Exercise requirements - Return each line, exactly as given, from the one containing "right knee: (520, 375, -37)" through the end of the entries below, and skip the rest.
(Records for processing Opens)
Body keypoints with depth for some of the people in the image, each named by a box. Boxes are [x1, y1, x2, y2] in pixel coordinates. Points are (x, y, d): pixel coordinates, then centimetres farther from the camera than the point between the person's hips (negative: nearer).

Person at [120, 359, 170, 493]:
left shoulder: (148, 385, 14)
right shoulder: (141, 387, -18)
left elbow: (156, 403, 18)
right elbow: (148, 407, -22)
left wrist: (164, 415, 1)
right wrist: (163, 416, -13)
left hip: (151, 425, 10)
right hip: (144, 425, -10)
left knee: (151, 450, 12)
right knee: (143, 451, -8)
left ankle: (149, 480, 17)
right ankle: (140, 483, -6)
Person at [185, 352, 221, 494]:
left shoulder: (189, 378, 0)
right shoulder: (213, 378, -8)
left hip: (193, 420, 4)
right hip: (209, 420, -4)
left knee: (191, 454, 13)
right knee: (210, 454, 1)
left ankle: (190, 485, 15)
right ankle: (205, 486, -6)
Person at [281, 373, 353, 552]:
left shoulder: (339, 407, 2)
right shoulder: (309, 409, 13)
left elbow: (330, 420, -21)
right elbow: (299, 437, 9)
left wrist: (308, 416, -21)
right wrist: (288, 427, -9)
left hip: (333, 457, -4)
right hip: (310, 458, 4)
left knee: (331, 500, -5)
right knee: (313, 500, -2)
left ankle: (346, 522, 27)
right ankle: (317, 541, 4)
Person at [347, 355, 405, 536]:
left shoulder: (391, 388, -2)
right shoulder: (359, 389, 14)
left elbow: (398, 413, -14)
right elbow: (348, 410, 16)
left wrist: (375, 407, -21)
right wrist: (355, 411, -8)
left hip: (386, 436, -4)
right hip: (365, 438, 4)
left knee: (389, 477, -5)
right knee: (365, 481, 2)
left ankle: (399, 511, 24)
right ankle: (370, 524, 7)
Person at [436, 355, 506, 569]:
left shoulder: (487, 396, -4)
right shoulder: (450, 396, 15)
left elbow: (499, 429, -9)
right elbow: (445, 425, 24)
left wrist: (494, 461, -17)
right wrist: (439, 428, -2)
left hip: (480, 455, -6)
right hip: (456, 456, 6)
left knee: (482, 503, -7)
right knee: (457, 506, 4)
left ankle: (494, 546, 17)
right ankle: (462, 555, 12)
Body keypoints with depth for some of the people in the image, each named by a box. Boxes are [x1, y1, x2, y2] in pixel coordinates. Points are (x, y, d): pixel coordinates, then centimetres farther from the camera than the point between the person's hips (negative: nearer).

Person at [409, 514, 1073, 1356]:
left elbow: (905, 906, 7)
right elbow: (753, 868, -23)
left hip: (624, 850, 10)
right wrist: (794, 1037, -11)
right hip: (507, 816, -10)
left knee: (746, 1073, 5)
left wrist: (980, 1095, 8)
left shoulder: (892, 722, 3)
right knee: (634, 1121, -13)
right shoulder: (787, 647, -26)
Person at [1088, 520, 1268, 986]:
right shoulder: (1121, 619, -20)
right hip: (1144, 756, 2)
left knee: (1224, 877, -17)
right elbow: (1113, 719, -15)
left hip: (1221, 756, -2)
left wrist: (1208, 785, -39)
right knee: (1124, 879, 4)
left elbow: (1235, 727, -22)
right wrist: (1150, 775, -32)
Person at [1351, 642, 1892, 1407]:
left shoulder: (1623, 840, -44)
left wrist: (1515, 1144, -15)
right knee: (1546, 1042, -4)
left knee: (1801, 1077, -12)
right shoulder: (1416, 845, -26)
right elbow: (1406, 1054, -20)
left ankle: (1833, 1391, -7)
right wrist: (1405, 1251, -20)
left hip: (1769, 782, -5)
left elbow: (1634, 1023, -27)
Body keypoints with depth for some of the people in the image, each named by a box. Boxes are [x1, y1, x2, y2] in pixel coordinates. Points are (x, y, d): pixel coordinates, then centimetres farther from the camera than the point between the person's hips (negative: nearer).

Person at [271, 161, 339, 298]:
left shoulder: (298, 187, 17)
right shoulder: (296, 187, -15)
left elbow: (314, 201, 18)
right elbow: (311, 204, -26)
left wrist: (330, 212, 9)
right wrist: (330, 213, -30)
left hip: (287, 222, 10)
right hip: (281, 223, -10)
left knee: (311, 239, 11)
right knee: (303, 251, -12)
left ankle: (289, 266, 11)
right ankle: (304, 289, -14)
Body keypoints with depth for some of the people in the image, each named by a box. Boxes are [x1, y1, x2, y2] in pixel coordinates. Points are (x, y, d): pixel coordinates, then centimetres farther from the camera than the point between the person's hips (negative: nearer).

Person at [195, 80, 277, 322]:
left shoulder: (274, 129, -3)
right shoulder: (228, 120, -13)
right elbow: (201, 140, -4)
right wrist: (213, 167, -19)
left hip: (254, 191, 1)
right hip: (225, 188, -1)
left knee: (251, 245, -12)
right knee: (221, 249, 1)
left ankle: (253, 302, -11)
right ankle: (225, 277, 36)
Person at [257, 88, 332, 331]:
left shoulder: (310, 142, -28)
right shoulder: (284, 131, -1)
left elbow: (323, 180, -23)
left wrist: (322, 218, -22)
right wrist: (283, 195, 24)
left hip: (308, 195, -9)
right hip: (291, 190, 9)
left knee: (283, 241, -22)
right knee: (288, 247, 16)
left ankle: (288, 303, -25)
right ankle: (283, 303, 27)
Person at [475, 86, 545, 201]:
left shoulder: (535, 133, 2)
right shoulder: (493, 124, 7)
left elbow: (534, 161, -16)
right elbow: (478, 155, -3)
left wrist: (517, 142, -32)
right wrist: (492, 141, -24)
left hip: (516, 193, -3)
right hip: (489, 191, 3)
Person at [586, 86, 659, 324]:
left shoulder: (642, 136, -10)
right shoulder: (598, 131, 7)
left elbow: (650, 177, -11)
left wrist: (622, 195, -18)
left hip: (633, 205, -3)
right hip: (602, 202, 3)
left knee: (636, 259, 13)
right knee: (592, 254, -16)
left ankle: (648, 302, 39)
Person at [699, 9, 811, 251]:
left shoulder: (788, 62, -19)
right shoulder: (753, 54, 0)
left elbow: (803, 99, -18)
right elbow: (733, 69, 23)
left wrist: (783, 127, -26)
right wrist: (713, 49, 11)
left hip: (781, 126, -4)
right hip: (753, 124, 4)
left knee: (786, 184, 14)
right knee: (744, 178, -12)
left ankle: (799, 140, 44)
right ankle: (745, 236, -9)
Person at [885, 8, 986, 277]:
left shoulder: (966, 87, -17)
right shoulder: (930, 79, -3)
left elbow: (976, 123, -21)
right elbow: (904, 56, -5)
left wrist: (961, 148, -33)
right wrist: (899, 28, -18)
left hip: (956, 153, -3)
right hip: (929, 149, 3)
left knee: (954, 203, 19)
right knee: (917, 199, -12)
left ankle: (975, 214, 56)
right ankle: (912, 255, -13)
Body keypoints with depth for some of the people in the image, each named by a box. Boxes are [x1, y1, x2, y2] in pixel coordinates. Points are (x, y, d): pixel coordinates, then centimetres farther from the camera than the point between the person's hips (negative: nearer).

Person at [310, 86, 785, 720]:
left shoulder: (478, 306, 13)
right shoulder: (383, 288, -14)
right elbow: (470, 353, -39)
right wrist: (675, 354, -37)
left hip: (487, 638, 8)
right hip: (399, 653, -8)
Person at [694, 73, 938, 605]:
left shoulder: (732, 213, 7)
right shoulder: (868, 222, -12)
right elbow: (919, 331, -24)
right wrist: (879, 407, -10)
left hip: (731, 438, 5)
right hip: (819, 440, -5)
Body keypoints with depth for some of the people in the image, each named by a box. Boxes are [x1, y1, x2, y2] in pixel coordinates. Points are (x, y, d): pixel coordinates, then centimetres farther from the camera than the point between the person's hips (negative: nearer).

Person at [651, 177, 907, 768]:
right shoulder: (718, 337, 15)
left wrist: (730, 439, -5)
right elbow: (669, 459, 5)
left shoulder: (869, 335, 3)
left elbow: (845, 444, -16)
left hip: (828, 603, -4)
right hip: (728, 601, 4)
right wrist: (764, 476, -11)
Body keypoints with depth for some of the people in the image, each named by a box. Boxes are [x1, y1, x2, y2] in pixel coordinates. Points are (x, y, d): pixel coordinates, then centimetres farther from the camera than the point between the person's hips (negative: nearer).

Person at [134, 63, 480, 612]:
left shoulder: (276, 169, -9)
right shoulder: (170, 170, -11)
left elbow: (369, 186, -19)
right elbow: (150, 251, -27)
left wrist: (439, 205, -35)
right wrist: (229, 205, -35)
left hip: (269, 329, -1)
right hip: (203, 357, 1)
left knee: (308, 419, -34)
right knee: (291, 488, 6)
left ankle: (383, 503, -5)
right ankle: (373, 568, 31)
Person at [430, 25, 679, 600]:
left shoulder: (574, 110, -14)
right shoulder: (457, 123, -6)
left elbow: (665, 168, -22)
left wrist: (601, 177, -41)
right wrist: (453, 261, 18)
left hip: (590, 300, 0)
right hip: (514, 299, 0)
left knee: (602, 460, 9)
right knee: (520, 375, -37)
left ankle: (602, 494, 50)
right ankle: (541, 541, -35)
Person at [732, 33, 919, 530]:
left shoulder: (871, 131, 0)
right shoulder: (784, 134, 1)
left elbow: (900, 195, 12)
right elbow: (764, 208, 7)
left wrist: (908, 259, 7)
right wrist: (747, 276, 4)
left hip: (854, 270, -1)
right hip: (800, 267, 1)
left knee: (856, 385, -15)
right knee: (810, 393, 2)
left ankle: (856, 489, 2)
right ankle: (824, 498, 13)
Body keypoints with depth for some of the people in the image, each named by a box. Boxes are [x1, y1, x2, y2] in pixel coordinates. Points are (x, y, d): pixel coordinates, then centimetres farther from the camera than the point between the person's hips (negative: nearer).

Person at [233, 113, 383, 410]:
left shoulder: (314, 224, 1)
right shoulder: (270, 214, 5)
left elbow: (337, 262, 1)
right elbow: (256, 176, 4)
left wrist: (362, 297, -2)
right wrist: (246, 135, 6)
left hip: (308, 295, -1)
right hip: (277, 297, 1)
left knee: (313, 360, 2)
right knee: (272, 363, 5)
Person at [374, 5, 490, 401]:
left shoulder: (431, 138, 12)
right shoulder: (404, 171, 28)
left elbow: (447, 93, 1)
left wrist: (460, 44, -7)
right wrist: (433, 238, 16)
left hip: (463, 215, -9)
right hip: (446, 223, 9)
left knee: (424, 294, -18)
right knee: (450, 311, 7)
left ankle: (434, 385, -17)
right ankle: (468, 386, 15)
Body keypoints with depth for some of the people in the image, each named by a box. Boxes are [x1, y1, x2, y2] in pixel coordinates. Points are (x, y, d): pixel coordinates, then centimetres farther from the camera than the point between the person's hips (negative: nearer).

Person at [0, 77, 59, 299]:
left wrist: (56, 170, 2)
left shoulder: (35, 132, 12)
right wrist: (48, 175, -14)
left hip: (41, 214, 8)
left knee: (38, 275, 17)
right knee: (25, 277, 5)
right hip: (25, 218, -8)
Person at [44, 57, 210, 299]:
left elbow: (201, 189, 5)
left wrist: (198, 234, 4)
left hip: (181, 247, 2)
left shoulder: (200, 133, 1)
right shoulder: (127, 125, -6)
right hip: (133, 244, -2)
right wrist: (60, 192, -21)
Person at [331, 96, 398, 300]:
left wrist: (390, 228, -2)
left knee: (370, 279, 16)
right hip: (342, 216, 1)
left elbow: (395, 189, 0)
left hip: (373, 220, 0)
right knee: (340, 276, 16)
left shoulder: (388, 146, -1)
(Records for processing Closes)
Result -
right knee: (520, 375, -37)
left ankle: (602, 494, 50)
right ankle: (541, 541, -35)
Person at [732, 33, 919, 530]:
left shoulder: (871, 131, 0)
right shoulder: (784, 134, 1)
left elbow: (900, 195, 12)
right elbow: (764, 208, 7)
left wrist: (908, 259, 7)
right wrist: (747, 276, 4)
left hip: (854, 270, -1)
right hip: (800, 267, 1)
left knee: (856, 385, -15)
right knee: (810, 393, 2)
left ankle: (856, 489, 2)
right ankle: (824, 498, 13)
Body keypoints with depth for some of the people in the image, each named by a box. Boxes are [x1, y1, x2, y2] in pixel coordinates. Points are (x, y, d): pixel coordinates, then centimetres farther from the camera than the point between the person's hips (negative: nearer).

Person at [233, 113, 383, 410]:
left shoulder: (314, 224, 1)
right shoulder: (270, 214, 5)
left elbow: (337, 262, 1)
right elbow: (256, 176, 4)
left wrist: (362, 297, -2)
right wrist: (246, 135, 6)
left hip: (308, 295, -1)
right hip: (277, 297, 1)
left knee: (313, 360, 2)
right knee: (272, 363, 5)
Person at [374, 5, 490, 401]:
left shoulder: (431, 138, 12)
right shoulder: (404, 171, 28)
left elbow: (447, 93, 1)
left wrist: (460, 44, -7)
right wrist: (433, 238, 16)
left hip: (463, 215, -9)
right hip: (446, 223, 9)
left knee: (424, 294, -18)
right knee: (450, 311, 7)
left ankle: (434, 385, -17)
right ankle: (468, 386, 15)
Body keypoints with depth for some of the people in the image, each named by a box. Boxes are [x1, y1, x2, y2] in pixel coordinates. Points are (x, y, d): pixel coordinates, then centimetres farther from the camera than the point between the person's hips (negative: nearer).

Person at [0, 77, 59, 299]:
left wrist: (56, 170, 2)
left shoulder: (35, 132, 12)
right wrist: (48, 175, -14)
left hip: (41, 214, 8)
left knee: (38, 275, 17)
right knee: (25, 277, 5)
right hip: (25, 218, -8)
Person at [44, 57, 210, 299]:
left elbow: (201, 189, 5)
left wrist: (198, 234, 4)
left hip: (181, 247, 2)
left shoulder: (200, 133, 1)
right shoulder: (127, 125, -6)
right hip: (133, 244, -2)
right wrist: (60, 192, -21)
Person at [331, 96, 398, 300]:
left wrist: (390, 228, -2)
left knee: (370, 279, 16)
right hip: (342, 216, 1)
left elbow: (395, 189, 0)
left hip: (373, 220, 0)
right knee: (340, 276, 16)
left shoulder: (388, 146, -1)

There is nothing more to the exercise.